Rather than our usual Privacy Monday “bits and bytes,” we have a breaking story relating to the ongoing Wyndham/FTC saga.

Today, Wyndham Worldwide Corp. lost a critical round in the Third Circuit.   Anticipated since April, 2014, the three-judge panel upheld U.S. District Judge Esther Salas’ ruling that the Federal Trade Commission (FTC) has the authority under the “unfairness” prong of Section 5 of the FTC Act to bring suit against companies over data security practices.

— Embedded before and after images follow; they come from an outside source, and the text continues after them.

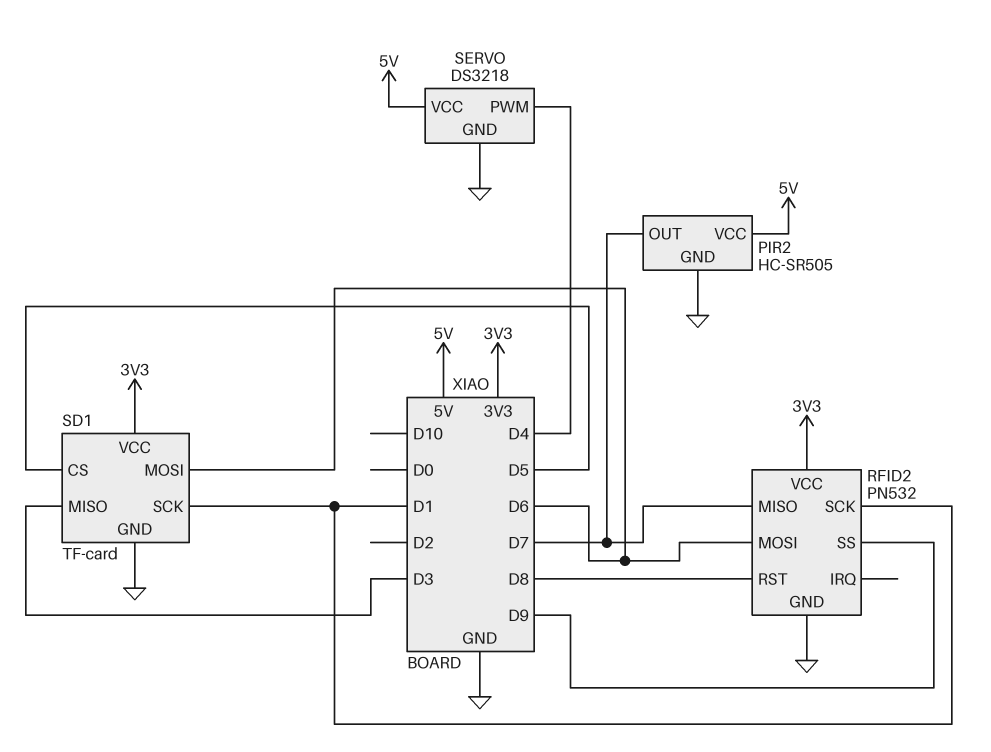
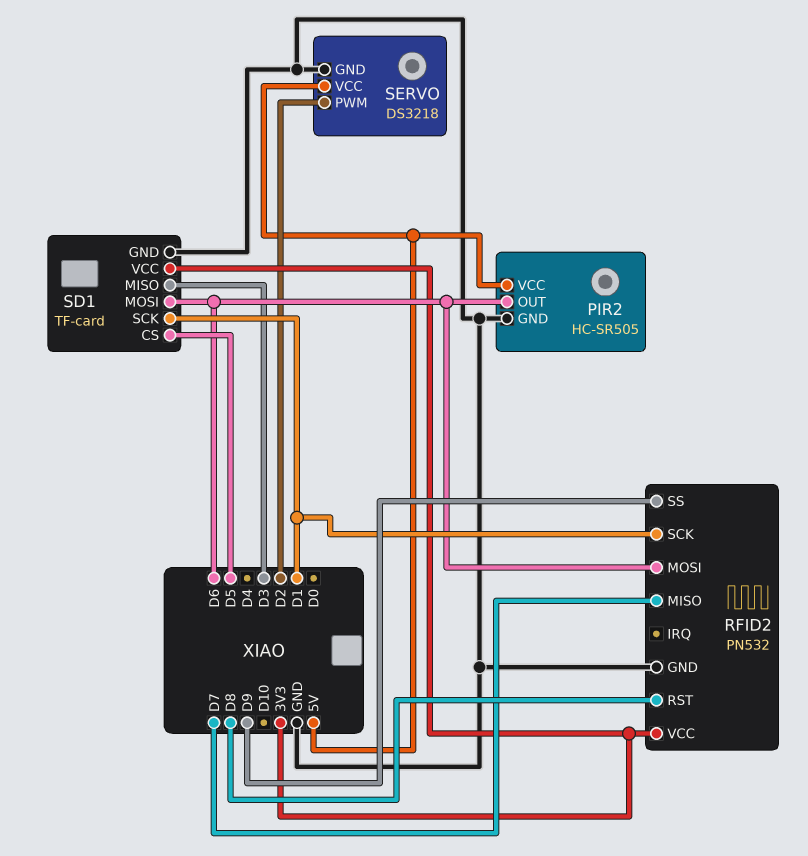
PIR2 pin OUT: D7 -> D6
SERVO pin PWM: D4 -> D2

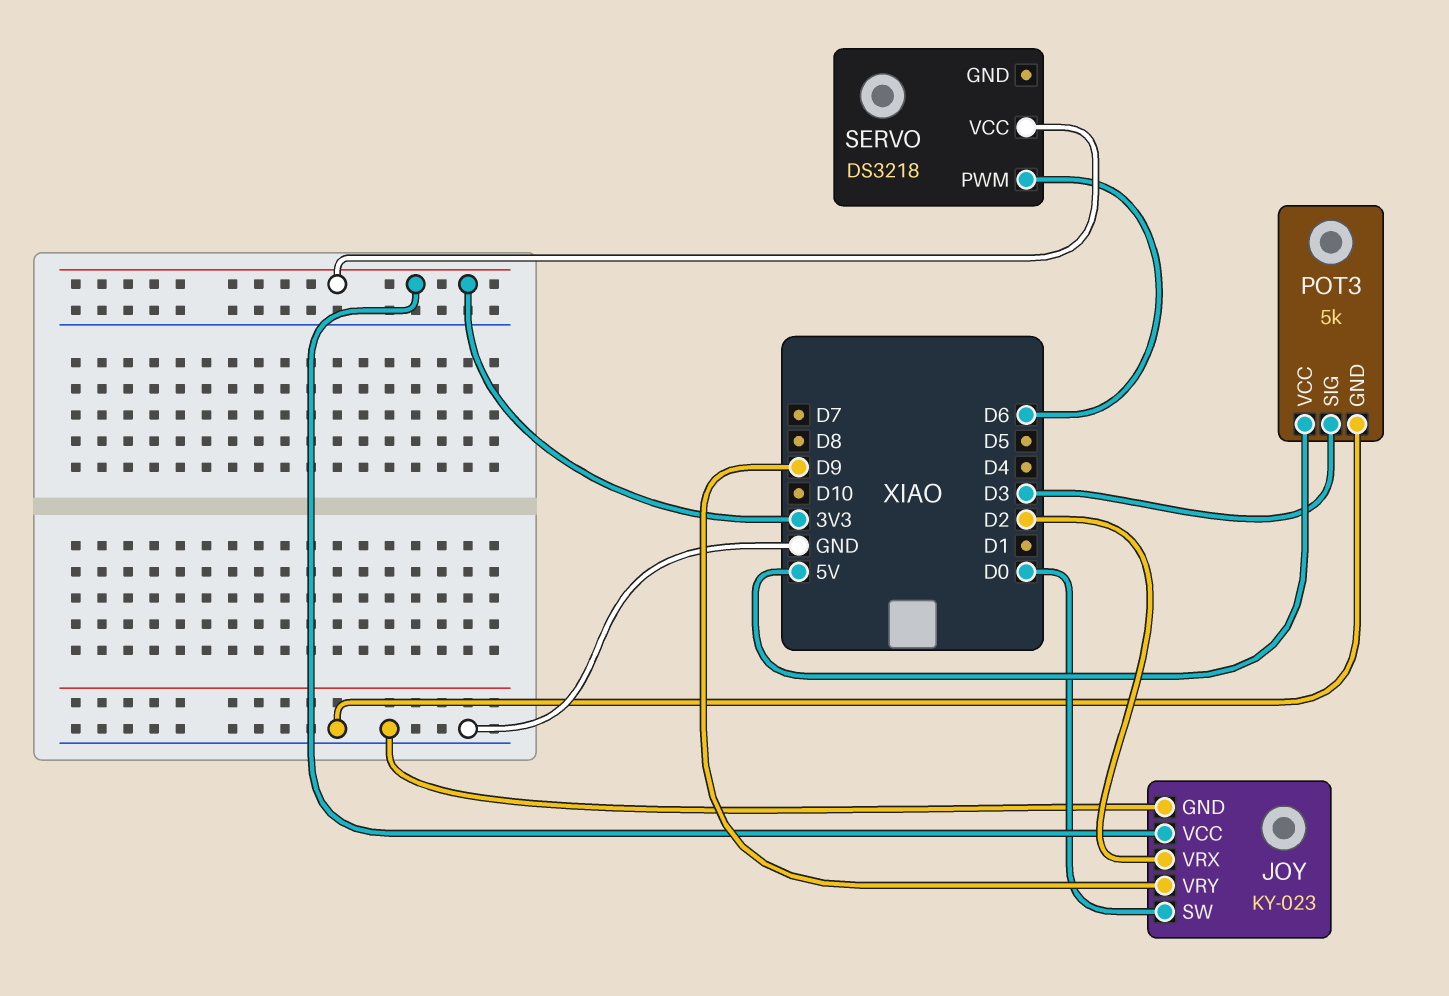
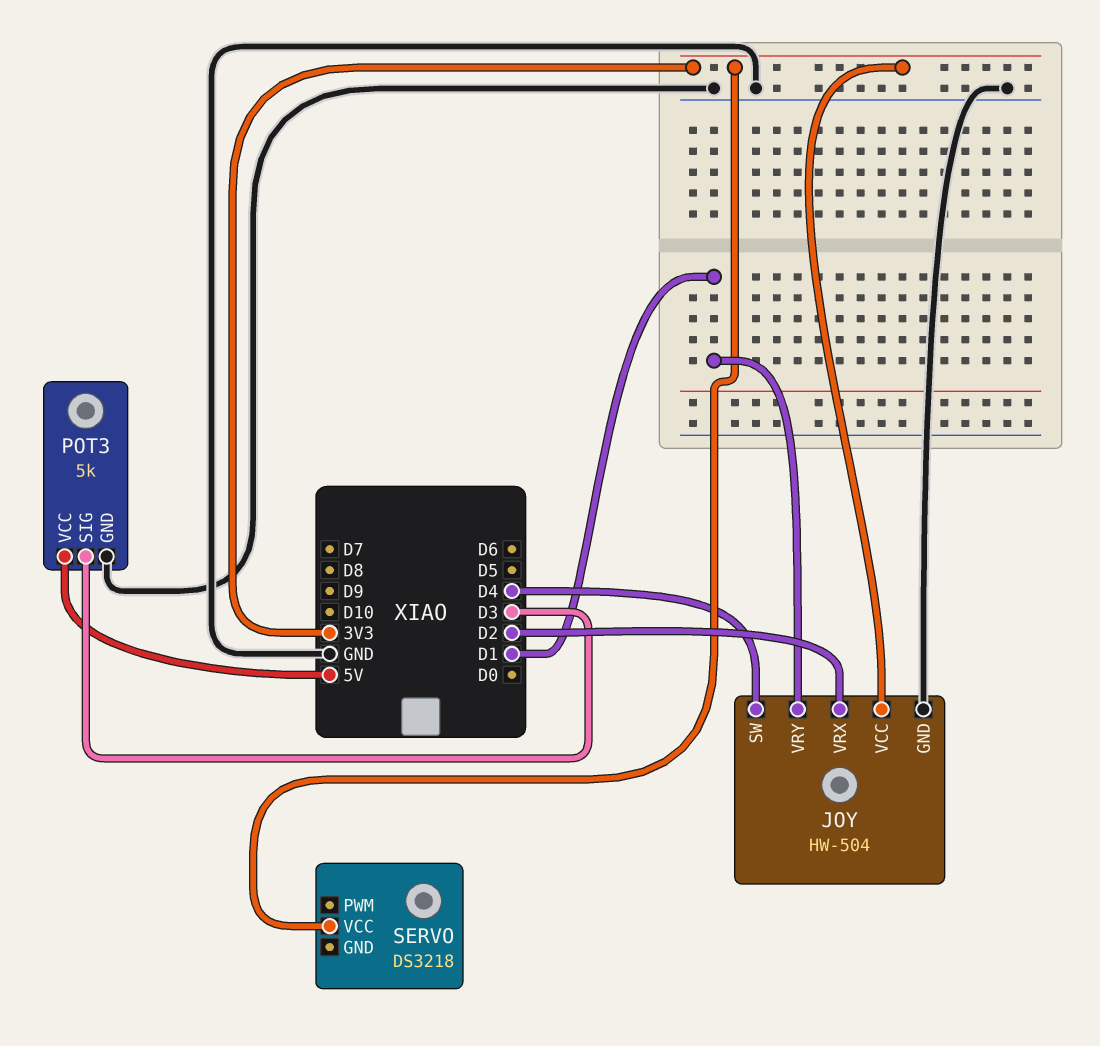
JOY: KY-023 -> HW-504
JOY pin SW: D0 -> D4
JOY pin VRY: D9 -> D1
SERVO pin PWM: D6 -> none

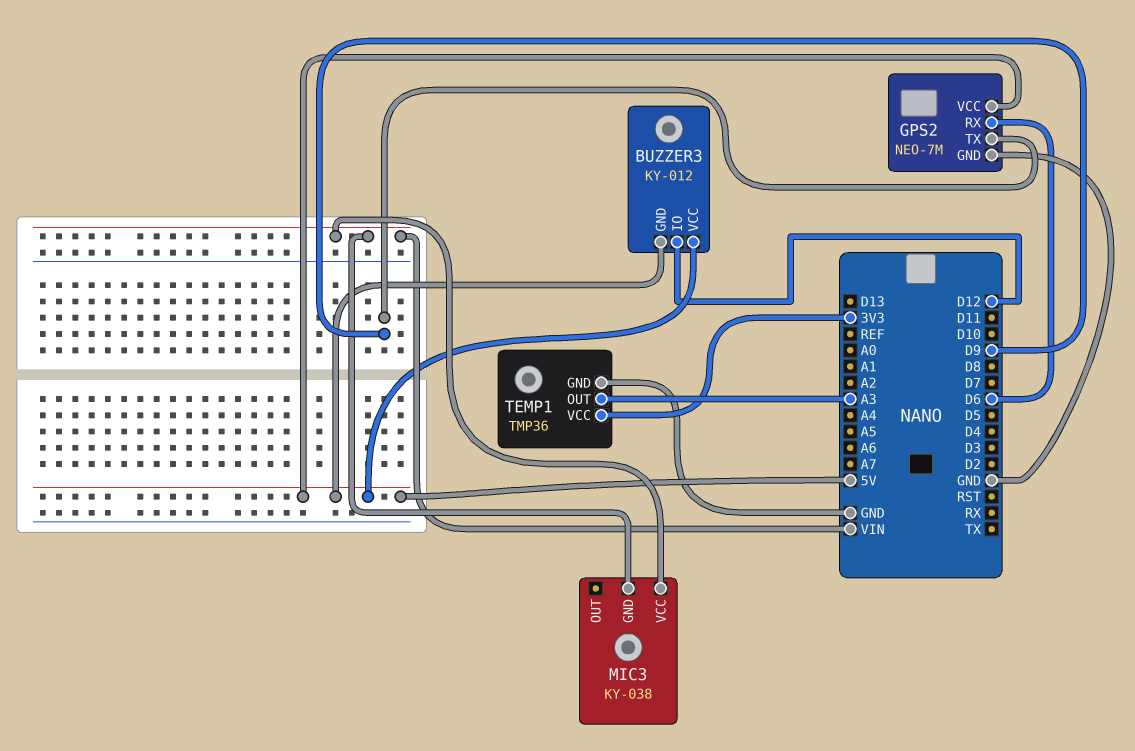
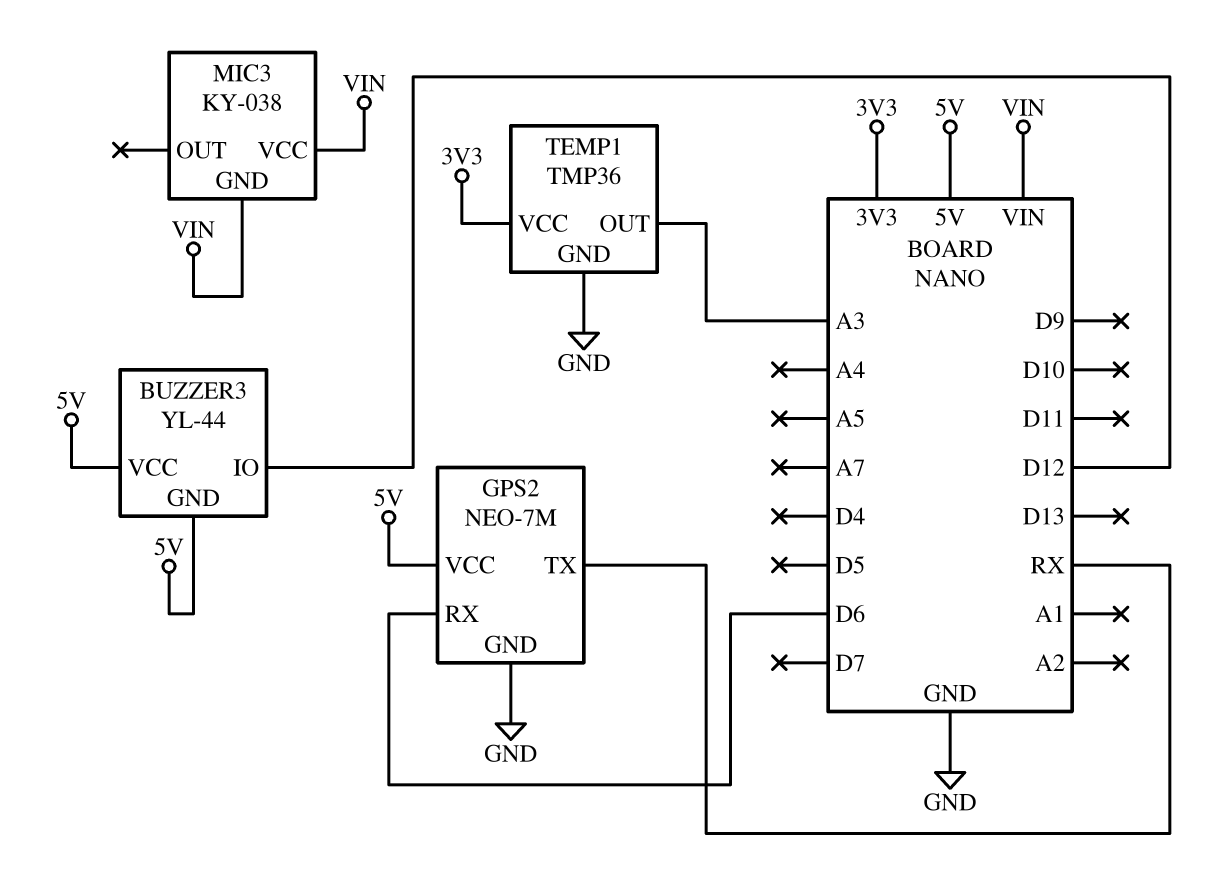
BUZZER3: KY-012 -> YL-44
GPS2 pin TX: D9 -> RX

For all the background leading up to today’s ruling, we send you back to our April 2014 post  summarizing Judge Salas’ ruling and a recap of the entire case history, going back to June 2012 when the FTC filed its complaint.  The FTC originally alleged that Wyndham had engaged both in unfair and deceptive business practices in violation of Section 5 by failing to maintain reasonable and appropriate security measures.  The alleged security failures led to at least three data breaches between April 2001 and January 2010, exposing consumer data and payment card account numbers.  Wyndham has been fighting back all along the way, using this case to oppose the FTC’s authority and claiming that the agency exceeded statutory powers.

The appeals court said that Wyndham “cannot argue it was entitled to know with ascertainable certainty the cybersecurity standards by which the FTC expected it to conform….[T]he company can only claim that it lacked fair notice of the meaning of the statute itself — a theory it did not meaningfully raise and that we strongly suspect would be unpersuasive under the facts.”

This precedential opinion squarely rejects Wyndham’s argument that the FTC exceeded its statutory authority and Congress never intended for the commission to be able to use its Section 5 powers to police “failures to institute voluntary industry best practices” and virtually ensures the position of the FTC as “top cop” for data privacy and security regulation.